Jefferson asked, “Why will you not? You ought to do it.” To which Adams responded, “I will not – reasons enough.” Jefferson replied, “What can be your reasons?” and Adams responded, “Reason first, you are a Virginian, and a Virginian ought to appear at the head of this business. Reason second, I am obnoxious, suspected, and unpopular. You are very much otherwise. Reason third, you can write ten times better than I can.” “Well,” said Jefferson, “if you are decided, I will do as well as I can.”

So it was that Jefferson submitted his “Declaration” to the Continental Congress, where it was debated and altered, only no record of those alteratations were ever recorded. Jefferson is largely credited with the Preamble while the rest of the Congress, under the guidance of Adams, wrote the bill of particulars, which was very lawyer-like. The committee contained four lawyers, and one non-lawyer, Benjamin Franklin.

This is an interesting period of our history to review, for both Adams and Jefferson have taken a beating with some generations in the 20th-21st Century. And Adams was no well thought of outside of New England. His presidency, one-term only, his biggest opponent, Thomas Jefferson, and the Alien and Sedition Act. If Wis any indicator, I’d say John Adams is on the rebound, although I’d say that Jefferson has not seemed to gain any lost ground. Probably the best summary of the Adams term would be found in Schweikart & Allen’s A Patriot’s History of the United States, pgs 149-154, that deals with Adams-the-President more fairly than most, including me.

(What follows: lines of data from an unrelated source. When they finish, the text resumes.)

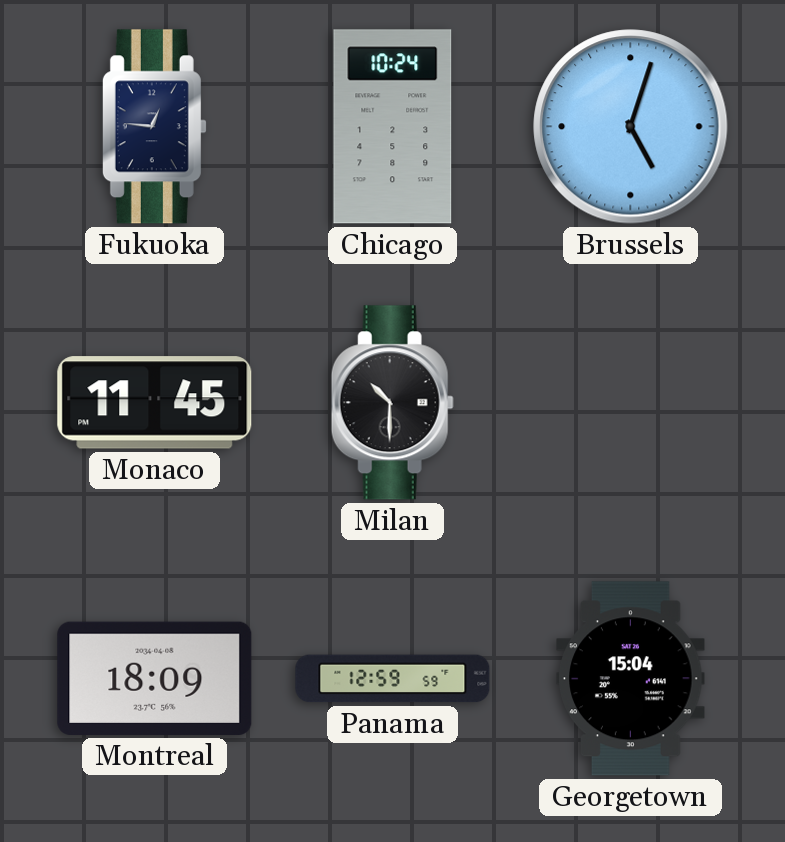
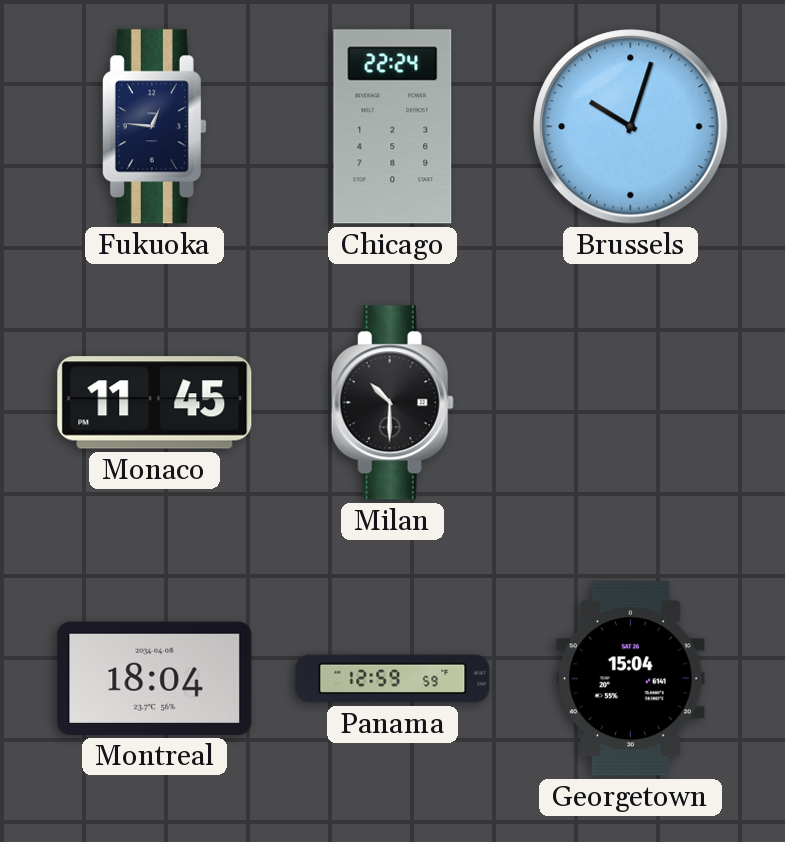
Chicago: 10:24 -> 22:24
Brussels: 5:03 -> 10:03
Montreal: 18:09 -> 18:04
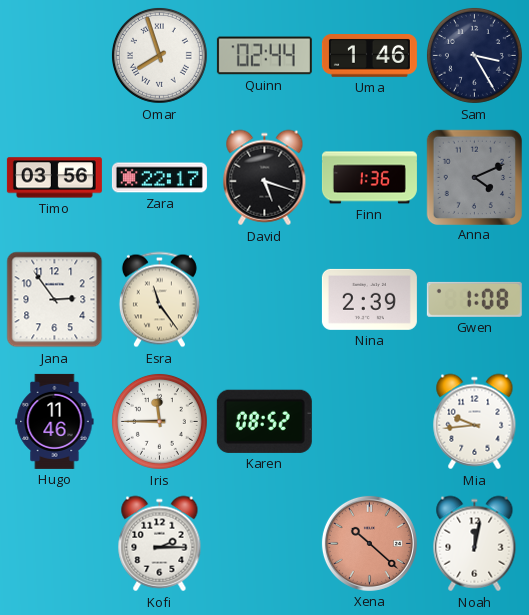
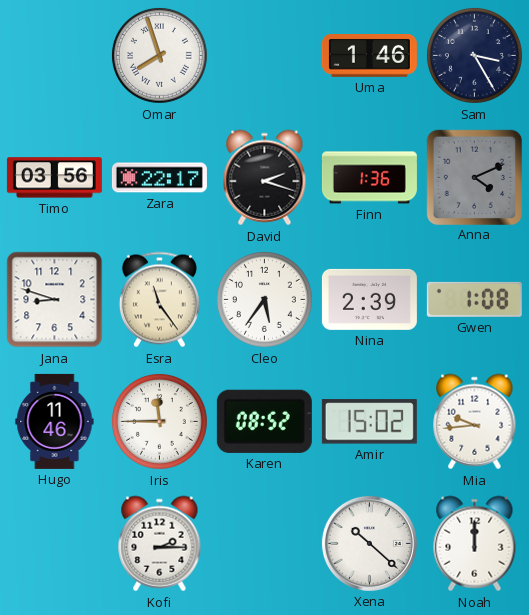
Quinn: 02:44 -> none
David: 5:18 -> 2:18
Jana: 2:54 -> 8:48
Cleo: none -> 5:36
Amir: none -> 15:02
Xena dial: salmon -> white
Noah: 12:02 -> 12:00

Ben Franklin summed up what many thought of Adams, saying “He means well for his country, is always an honest man, often a wise one, but sometimes, and in some things, absolutely out of his senses.”

Adams went on to get the presidential nod after George Washington stepped down in 1801, but only for one term, having been defeated by arch-rival Thomas Jefferson. And he’d done some unpopular things, high among them, the Alien and Sedition Act, which popular opinion imagined was aimed at political enemies of Adams as much as France.

One of my favorite historical fiction writers was Kenneth Roberts, of Maine. He was a very popular “Tory” novelist who wrote an award winning novel, Northwest Passage in 1937 about Roger’s Rangers, who fought for the British during the French and Indian War. He had already established his Tory leanings with Arundel about volunteers in a town in Maine signing onto to assist Benedict Arnold in assaulting the Citadel in Quebec in 1775 (true history) when Arnold was still on our side. Then he wrote Rabble in Arms in 1933, a sequel to Arundel, explaining how Arnold had led the victory at the Battle of Saratoga, only credit was given to another general by the Continental Congress. So he flipped sides.

Later in 1937 Roberts wrote Lydia Bailey, a story about the Haitian revolt, which caused Napoleon to lose his launching pad to attacking New Orleans, thus causing him to instead, sell Louisiana to Thomas Jefferson, precipitating America’s great westward movement. Lydia Bailey’s story began with a criminal suit in court in New England over the Alien and Sedition Act.

Kenneth Roberts was no fan of John Adams. Such was Adams’ lot, especially squared off with Thomas Jefferson all those years. But it seemed, as they grew older in retirement, they mellowed, even exchanging letters, cordial ones. And as if a sign from God, they both died on July 4th, 1826.